- **WHAT NEEDS TO BE DONE**: Copy every line of the listing without alteration, beginning at the line containing "jeunes talents avant la fermeture du" and continuing down to the line containing "décision, un choix qui pourrait", both included.

(RECORDS SUPPLIED)

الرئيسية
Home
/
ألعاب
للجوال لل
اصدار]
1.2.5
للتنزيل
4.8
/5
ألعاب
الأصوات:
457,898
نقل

(End RECORDS SUPPLIED)
(RECORDS SUPPLIED)

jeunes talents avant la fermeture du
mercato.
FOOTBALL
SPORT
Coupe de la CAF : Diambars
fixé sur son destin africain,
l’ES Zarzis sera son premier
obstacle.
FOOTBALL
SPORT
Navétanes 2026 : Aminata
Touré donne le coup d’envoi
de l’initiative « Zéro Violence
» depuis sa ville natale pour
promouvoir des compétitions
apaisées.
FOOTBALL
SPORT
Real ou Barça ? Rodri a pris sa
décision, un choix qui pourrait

(End RECORDS SUPPLIED)

- **TASK ANSWER**:
jeunes talents avant la fermeture du
mercato.
FOOTBALL
SPORT
Coupe de la CAF : Diambars
fixé sur son destin africain,
l’ES Zarzis sera son premier
obstacle.
FOOTBALL
SPORT
Navétanes 2026 : Aminata
Touré donne le coup d’envoi
de l’initiative « Zéro Violence
» depuis sa ville natale pour
promouvoir des compétitions
apaisées.
FOOTBALL
SPORT
Real ou Barça ? Rodri a pris sa
décision, un choix qui pourrait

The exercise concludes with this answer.